# Finishing Lacewood (aka leopard wood) Coffee Table Top



## BigMig (Mar 31, 2011)

Well, I'm approaching the final stages of making a coffee table for my own living room. The legs will be painted (maple) and the top is leopard wood/lace wood. Of course, I want the top to show off the wood's natural beauty and figure.

I have lots of small scraps (from the top) on which I'll try different finishes and techniques, but I figured (no pun intended) that you LJers *might be able to help me narrow down the things I try*.

I imagine I'll want to use a first finish that will accentuate the wild grain of the wood. Not sure if that will be BLO, or Tung, or something else. Then - not too sure, though I will want it to be pretty durable - as a coffee table.

Well, team, whatya think?


----------



## barada83 (Feb 25, 2015)

I would try a natural Danish oil or similar BLO mix. I would only apply once though. I've had some adhesion issues with the long curing time of the BLO with projects that had multiple coats. This is especially true if using any sort of water based topcoat. The offgassing of the oils will mess with things so I would recommend a long dry period of about 2 weeks minimum - basically until there is no more smell then seal with a dewaxed shellac seal coat. Scuff it lightly then proceed to your top coat. If you go with oil based topcoats you might drop the shellac seal coat but I would recommend the long waiting period.
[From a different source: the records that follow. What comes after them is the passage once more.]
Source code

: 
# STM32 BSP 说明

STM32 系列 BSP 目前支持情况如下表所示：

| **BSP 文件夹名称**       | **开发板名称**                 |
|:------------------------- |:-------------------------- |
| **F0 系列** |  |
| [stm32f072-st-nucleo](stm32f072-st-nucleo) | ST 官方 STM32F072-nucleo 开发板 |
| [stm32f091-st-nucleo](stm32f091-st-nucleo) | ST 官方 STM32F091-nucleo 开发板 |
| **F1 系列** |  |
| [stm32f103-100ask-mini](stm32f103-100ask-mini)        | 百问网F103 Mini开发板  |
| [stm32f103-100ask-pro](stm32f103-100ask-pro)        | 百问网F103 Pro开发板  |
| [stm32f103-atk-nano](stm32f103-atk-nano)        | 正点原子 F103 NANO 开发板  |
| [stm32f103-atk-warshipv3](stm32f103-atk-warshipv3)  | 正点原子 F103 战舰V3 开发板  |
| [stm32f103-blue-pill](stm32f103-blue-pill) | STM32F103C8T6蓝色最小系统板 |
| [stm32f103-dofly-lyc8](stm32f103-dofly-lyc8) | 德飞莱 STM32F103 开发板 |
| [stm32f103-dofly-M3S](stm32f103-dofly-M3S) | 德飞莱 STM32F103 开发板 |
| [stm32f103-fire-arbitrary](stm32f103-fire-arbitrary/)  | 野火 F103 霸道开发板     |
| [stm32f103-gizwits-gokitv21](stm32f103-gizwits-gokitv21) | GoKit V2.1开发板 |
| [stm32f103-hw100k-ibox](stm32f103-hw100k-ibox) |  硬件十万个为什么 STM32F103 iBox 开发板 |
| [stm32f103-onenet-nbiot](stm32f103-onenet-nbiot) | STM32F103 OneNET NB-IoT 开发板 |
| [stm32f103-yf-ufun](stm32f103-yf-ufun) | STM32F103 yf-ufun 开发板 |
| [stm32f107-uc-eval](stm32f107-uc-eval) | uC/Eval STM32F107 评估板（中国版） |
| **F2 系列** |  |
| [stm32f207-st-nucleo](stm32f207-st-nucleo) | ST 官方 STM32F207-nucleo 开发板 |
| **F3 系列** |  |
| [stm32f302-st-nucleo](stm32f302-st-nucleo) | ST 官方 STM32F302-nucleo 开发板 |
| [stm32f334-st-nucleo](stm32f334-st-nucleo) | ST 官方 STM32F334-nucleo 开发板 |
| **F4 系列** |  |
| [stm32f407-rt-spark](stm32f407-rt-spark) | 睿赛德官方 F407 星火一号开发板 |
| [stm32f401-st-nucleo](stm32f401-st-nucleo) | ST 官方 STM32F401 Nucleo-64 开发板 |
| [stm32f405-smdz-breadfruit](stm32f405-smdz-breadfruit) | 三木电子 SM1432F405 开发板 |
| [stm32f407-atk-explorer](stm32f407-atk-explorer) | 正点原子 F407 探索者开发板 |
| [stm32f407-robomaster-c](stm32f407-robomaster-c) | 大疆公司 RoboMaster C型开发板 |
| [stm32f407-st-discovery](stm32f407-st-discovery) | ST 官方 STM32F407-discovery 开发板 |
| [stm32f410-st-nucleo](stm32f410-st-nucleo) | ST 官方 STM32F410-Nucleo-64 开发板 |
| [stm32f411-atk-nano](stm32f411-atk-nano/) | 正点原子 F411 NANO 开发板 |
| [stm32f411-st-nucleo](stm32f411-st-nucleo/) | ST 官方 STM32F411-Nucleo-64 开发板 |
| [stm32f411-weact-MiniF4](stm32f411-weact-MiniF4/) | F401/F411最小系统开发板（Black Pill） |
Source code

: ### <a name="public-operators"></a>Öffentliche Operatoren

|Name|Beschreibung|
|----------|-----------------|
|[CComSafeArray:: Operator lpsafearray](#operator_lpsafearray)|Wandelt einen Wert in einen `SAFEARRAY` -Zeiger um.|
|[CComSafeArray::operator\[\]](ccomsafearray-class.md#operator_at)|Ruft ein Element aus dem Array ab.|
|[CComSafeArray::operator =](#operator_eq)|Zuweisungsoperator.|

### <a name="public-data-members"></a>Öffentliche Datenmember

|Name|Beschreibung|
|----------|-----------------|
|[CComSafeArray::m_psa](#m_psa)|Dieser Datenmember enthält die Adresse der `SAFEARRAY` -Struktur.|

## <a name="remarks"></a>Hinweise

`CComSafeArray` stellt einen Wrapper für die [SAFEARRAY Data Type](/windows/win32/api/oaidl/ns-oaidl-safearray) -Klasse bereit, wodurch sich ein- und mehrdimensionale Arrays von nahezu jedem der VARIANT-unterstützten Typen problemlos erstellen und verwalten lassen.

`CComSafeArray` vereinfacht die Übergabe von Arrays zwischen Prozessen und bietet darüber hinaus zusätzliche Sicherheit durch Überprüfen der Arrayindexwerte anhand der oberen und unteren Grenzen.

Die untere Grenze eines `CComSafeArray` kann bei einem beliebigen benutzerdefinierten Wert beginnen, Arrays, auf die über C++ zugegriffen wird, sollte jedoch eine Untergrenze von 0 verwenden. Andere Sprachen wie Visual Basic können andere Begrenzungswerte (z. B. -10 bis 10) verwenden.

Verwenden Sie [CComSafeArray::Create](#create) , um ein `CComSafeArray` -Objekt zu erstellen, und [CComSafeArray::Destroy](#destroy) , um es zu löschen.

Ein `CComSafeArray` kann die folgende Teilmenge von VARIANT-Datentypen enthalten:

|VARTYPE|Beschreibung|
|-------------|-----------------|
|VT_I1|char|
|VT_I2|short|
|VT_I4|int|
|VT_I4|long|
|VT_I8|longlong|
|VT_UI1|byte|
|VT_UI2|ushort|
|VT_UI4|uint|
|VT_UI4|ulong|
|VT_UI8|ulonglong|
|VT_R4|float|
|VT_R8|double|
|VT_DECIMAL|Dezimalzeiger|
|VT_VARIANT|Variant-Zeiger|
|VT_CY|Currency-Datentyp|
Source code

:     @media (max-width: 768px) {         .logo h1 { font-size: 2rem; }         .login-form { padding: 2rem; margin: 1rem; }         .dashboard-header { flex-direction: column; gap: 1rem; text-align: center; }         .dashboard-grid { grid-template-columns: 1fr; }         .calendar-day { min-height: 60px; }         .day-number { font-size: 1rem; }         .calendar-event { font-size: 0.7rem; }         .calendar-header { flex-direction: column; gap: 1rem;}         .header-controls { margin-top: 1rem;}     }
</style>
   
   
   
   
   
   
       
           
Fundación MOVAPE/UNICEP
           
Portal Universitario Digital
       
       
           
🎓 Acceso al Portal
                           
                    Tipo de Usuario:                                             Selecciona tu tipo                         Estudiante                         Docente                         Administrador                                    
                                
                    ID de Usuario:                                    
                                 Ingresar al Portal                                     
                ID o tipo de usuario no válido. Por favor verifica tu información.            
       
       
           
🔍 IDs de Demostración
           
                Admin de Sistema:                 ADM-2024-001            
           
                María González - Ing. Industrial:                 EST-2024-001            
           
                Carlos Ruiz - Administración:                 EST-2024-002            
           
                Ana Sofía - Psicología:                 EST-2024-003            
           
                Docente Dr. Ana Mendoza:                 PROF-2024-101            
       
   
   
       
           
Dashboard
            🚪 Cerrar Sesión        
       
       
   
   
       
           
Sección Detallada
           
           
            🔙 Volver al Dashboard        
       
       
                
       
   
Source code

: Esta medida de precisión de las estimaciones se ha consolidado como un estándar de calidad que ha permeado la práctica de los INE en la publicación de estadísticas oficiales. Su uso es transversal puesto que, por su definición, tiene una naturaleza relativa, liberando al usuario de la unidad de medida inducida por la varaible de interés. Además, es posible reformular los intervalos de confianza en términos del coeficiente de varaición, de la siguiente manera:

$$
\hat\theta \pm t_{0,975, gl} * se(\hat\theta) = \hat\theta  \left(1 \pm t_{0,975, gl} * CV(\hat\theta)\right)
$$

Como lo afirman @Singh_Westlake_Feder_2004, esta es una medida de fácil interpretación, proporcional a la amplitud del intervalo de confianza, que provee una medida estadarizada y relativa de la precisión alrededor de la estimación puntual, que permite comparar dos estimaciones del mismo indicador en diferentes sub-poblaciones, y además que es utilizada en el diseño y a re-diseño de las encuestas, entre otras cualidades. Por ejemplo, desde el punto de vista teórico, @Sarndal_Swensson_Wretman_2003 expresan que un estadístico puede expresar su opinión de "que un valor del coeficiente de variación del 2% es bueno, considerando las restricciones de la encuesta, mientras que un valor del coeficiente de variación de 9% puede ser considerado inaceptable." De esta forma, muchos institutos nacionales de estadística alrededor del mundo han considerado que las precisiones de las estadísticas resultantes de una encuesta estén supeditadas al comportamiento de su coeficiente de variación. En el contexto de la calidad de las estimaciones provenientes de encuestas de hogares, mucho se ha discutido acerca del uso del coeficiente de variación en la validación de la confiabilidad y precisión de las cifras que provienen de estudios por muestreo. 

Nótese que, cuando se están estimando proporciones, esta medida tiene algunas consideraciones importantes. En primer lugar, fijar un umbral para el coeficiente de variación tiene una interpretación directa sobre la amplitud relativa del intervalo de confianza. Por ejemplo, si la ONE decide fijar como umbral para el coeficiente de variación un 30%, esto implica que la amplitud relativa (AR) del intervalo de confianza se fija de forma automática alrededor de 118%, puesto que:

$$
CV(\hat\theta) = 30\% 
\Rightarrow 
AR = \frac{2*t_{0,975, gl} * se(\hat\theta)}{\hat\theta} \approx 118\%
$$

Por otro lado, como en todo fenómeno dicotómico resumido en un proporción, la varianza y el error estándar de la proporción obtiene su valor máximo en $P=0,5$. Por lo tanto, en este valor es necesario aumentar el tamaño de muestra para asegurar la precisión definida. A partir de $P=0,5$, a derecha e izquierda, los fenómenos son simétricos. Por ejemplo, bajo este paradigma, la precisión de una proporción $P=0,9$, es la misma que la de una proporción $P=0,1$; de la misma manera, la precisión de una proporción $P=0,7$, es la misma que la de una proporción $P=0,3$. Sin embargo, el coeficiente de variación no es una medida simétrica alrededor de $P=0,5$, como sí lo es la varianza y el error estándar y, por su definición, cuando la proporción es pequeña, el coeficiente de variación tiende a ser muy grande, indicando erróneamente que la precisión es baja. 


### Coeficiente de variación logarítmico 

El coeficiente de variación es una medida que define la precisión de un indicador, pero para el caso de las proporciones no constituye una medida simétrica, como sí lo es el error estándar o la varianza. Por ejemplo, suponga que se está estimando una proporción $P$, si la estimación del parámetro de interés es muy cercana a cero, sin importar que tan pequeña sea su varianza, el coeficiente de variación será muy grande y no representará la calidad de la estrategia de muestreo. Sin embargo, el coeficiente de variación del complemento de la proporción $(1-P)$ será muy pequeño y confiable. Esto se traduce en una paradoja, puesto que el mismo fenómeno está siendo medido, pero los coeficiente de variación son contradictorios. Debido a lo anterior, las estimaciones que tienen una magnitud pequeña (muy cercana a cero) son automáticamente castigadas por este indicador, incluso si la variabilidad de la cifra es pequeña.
As it seems you are planning to do, try out your schedule on scrap.


----------



## Yonak (Mar 27, 2014)

I think I want to see it when you get it finished. It sounds scrumptious.


----------



## BigMig (Mar 31, 2011)

Thanks team. I expect to take some time experimenting on the scraps. And yes - when I've used Danish oil in the past - I've made the mistake of (1) applying too heavy , coupled with (2) applying too frequently. Bad mistakes - but fortunately, they were only on jigs and other non-critical things. So I won't make those mistakes again.

I do expect to test BLO, danish oil and Tung and compare the results. Stay tuned, friends!


----------



## waho6o9 (May 6, 2011)

I'd throw in Shellac for a test piece as well.

Looking forward to your fine coffee table Mike!


----------



## redryder (Nov 28, 2009)

I made a Lazy Susan with Lace wood on it.
First seal coat with Shellac and several finish coats of spray Lacquer.
Very durable and many people pointed at it and said, "oh ya, oh ya".
Experimentation can be fun.

Good luck…..............


----------